**INSTRUÇÕES DA TAREFA**
Dê continuidade ao texto sobre o teto de gastos federais, começando logo após a última frase dele.

------ TEXTO DO EXERCÍCIO

Segundo a medida, o governo, assim como as outras esferas, poderá gastar o mesmo valor que foi gasto no ano anterior, corrigido apenas pela inflação. A inflação, medida pelo Índice Nacional de Preços ao Consumidor Amplo (IPCA), é a desvalorização do dinheiro, ou seja, quanto ele perde de poder de compra num determinado período. Apenas para 2017 o limite orçamentário das despesas primárias – aquelas que excluem o pagamento de juros da dívida – será o total gasto em 2016 corrigido por 7,2%. De 2018 em diante, o limite será o do ano anterior corrigido pela variação do IPCA de 12 meses do período encerrado em junho do ano anterior. No caso de 2018, por exemplo, a inflação usada será a colhida entre julho de 2016 e junho de 2017.

Qual será a duração da medida?

O texto limita por 20 anos os gastos federais ao Orçamento do ano anterior corrigido pelo IPCA.

Ela poderá sofrer alterações?

O presidente da República pode propor um projeto de lei complementar para alterar, a partir do décimo ano de vigência do novo regime fiscal, o método de correção dos limites de cada grupo de órgão ou poder. O texto permite apenas uma alteração do método de correção por mandato presidencial.

Quais serão as consequências caso o limite não seja cumprido?

Caso o limite de crescimento de gastos seja descumprido, Poderes ou órgãos a eles vinculados ficarão impedidos no exercício seguinte de: reajustar salários, contratar pessoal, fazer concursos públicos (exceto para reposição de vacância) e criar novas despesas até que os gastos retornem ao limite previsto pela PEC.

No caso do Poder Executivo, a extrapolação de seu limite global provocará a proibição adicional de criar ou expandir programas e linhas de financiamento ou o perdão, renegociação ou refinanciamento de dívidas que causem ampliação de despesas com subsídios e subvenções.

Além disso, o governo também não poderá conceder ou ampliar incentivo ou benefício de natureza tributária.

A medida se aplica para todos os tipos de gastos do governo? O que fica de fora?

Ficarão fora dos limites, entre outros casos, as transferências constitucionais a estados e municípios, os créditos extraordinários para calamidade pública, as despesas para realização de eleições e os gastos com aumento de capital das chamadas empresas estatais não dependentes.

Outra possibilidade de exclusão do teto é o uso de recursos excedentes ao resultado primário de cada ano no pagamento de restos a pagar registrados até 31 de dezembro de 2015.

Assim, mesmo com a previsão de um deficit, como o projetado para 2017, de cerca de R$ 139 bilhões, se ele for menor, a diferença poderá ser usada para quitar esses restos a pagar sem entrar no limite do regime fiscal.

------------
------ LISTAGEM EXTRAÍDA

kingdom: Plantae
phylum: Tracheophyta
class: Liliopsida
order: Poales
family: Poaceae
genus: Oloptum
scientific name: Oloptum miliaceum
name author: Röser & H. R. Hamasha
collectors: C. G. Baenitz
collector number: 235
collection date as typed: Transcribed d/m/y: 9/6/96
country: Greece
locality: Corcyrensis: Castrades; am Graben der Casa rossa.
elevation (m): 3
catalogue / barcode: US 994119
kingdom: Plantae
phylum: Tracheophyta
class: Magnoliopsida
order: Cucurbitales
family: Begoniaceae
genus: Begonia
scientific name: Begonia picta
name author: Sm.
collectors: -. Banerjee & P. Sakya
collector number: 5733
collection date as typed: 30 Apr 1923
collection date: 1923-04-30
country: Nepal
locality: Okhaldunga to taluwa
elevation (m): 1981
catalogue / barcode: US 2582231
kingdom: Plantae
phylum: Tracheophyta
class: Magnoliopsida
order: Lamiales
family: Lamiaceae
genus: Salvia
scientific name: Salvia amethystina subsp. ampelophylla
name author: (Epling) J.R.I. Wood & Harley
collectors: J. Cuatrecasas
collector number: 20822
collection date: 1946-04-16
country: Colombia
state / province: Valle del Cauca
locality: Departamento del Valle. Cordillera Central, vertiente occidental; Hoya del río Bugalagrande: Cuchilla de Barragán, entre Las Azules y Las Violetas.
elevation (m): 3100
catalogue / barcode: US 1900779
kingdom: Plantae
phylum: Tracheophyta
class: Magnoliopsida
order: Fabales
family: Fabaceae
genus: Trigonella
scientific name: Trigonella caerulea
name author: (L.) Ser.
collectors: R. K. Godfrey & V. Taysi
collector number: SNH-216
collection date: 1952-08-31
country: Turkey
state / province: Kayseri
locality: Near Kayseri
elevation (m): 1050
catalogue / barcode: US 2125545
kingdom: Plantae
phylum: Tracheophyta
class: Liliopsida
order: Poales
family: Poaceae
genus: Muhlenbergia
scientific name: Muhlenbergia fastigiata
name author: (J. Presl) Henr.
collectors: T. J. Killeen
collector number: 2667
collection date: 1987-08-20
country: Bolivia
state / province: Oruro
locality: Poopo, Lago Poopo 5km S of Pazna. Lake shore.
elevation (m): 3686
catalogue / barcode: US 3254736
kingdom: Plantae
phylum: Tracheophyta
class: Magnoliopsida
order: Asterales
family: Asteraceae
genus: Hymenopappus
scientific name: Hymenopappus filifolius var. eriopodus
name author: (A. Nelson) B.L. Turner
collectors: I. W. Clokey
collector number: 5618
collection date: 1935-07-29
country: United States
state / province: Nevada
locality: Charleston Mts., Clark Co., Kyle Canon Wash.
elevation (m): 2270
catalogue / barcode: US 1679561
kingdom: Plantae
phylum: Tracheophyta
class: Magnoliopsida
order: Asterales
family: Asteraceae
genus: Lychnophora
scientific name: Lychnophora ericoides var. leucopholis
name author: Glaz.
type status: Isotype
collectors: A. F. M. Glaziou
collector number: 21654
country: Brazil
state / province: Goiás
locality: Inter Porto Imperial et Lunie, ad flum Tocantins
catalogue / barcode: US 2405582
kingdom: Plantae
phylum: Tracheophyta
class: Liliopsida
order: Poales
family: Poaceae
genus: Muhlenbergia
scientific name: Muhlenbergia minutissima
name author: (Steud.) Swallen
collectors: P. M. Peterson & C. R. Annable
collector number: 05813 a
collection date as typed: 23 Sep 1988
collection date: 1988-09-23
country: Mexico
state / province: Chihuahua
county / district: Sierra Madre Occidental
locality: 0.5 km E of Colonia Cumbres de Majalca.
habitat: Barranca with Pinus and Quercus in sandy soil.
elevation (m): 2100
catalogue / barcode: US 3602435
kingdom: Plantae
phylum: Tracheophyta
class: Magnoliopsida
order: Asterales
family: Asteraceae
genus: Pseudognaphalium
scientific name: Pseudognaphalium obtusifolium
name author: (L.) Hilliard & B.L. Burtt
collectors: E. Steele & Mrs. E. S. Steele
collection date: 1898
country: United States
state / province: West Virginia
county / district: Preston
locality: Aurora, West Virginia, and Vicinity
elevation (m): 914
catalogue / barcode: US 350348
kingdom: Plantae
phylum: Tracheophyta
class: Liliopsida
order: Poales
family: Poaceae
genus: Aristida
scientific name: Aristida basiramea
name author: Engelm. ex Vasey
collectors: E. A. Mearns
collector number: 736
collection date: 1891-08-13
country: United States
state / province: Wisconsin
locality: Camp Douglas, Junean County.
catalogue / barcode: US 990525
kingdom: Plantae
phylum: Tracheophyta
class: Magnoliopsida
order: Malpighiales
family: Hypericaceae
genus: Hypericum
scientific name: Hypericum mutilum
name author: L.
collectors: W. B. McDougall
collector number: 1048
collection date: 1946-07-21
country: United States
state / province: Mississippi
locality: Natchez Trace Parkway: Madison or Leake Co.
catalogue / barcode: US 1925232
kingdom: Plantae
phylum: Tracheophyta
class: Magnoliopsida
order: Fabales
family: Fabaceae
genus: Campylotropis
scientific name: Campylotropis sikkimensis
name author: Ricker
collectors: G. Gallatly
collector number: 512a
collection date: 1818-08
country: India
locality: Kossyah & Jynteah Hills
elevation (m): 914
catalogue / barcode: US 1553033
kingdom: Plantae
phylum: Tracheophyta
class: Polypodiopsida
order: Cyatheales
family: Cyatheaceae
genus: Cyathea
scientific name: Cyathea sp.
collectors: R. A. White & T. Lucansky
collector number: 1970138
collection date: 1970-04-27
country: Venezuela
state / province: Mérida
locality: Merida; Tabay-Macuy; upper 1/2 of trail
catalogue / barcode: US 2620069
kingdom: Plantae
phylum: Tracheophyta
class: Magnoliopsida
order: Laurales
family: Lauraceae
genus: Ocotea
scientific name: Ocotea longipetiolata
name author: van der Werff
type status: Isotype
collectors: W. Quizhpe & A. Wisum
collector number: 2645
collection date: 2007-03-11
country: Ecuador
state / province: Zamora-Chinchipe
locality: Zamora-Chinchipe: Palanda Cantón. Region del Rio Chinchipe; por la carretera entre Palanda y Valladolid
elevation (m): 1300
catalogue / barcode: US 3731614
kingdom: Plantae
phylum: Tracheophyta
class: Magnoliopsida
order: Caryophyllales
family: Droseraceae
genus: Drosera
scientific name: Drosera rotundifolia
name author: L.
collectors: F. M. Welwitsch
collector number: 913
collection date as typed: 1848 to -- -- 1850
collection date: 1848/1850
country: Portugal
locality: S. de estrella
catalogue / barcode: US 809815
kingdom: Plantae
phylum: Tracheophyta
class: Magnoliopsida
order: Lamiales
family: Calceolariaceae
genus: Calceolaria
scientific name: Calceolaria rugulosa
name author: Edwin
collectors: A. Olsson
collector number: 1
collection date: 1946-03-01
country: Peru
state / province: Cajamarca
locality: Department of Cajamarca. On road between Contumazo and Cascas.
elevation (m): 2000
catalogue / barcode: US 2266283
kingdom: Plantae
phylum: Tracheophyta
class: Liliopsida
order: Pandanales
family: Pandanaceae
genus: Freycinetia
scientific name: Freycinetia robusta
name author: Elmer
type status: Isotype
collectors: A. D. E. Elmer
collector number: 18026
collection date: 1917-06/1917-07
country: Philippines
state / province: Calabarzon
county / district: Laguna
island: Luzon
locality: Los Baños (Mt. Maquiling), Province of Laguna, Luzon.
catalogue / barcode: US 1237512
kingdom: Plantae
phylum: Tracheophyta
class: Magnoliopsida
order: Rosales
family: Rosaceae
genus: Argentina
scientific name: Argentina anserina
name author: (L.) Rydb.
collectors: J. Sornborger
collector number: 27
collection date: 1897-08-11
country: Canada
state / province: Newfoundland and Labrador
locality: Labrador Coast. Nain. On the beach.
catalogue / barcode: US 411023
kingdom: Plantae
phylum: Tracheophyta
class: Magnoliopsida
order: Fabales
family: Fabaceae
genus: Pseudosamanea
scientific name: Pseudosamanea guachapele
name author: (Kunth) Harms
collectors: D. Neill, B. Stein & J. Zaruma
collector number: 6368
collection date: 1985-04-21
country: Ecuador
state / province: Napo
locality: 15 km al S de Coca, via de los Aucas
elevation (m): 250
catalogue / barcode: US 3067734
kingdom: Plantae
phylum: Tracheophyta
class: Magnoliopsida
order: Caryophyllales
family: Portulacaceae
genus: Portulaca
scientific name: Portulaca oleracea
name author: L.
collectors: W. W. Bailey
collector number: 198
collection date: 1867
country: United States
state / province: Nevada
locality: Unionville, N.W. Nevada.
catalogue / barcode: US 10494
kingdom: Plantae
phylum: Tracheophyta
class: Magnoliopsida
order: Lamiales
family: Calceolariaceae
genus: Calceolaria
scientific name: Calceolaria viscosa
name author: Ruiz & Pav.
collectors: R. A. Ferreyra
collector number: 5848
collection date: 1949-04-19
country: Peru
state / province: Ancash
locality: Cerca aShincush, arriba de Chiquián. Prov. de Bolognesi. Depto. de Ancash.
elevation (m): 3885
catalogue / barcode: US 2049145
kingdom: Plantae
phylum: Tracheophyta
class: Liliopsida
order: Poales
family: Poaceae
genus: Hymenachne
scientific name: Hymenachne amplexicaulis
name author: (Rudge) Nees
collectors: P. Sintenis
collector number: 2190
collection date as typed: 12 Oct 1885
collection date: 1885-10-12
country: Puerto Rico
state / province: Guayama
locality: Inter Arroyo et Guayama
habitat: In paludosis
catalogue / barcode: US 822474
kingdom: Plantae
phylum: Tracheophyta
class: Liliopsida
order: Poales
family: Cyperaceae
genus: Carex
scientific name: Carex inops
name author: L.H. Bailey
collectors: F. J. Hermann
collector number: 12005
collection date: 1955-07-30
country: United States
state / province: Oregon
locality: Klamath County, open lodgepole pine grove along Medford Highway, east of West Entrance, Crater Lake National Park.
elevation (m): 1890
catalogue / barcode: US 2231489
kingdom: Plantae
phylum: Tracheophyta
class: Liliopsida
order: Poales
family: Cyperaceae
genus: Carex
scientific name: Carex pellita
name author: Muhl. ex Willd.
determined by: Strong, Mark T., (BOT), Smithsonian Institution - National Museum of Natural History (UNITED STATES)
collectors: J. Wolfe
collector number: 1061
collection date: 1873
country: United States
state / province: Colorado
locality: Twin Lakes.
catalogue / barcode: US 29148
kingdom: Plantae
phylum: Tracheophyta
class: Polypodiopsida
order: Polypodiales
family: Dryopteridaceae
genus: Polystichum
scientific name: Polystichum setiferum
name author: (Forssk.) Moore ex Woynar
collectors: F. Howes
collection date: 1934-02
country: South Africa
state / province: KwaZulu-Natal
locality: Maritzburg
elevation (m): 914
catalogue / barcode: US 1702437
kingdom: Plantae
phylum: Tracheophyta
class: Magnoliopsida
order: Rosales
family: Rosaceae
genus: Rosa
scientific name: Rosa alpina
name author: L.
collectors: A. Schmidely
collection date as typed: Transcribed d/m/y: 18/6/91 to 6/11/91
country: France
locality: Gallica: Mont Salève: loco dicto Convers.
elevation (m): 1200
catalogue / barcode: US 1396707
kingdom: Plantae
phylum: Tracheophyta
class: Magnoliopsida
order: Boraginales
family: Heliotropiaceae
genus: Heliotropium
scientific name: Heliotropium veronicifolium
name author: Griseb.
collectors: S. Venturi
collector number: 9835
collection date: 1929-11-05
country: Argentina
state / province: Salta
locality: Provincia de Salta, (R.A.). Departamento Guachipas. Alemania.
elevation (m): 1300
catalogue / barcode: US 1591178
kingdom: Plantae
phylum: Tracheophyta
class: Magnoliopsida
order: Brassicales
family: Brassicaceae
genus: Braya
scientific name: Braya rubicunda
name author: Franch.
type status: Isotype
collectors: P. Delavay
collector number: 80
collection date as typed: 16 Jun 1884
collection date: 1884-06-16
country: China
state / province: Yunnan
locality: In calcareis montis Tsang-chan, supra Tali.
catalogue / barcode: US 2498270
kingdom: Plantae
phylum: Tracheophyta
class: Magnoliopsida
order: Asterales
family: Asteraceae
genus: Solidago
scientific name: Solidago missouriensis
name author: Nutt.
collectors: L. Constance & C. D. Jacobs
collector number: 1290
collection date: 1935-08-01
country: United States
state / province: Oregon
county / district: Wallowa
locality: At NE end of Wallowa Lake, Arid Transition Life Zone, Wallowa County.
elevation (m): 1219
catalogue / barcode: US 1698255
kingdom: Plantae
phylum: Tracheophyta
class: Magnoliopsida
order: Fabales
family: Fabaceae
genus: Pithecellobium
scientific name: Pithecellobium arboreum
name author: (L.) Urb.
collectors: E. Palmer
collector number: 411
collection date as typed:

------------

**ESPAÇO DA RESPOSTA**
Como ficam os gastos com saúde e educação?

Diferentemente de outras áreas, saúde e educação tiveram o limite traçado pelo mínimo a ser gasto e não o máximo das despesas. Em 2017, haverá exceção para as áreas de saúde e educação, que somente passarão a obedecer ao limite a partir de 2018, segundo o governo. Pelo texto, o piso para os dois setores passa a obedecer ao limite de despesas ligado à inflação a partir de 2018. Atualmente, a Constituição especifica um percentual mínimo da arrecadação da União que deve ser destinado para esses setores.

Em 2017, o parecer prevê, no caso da saúde, percentual de 15% da receita líquida, que, segundo a Emenda Constitucional 86, só valeria em 2020. No caso da educação, o piso constitucional foi mantido em 18% da arrecadação de impostos. De 2018 em diante, o valor executado no ano anterior será corrigido pelo IPCA até 2036.

Qual é o impacto da medida sobre o salário mínimo?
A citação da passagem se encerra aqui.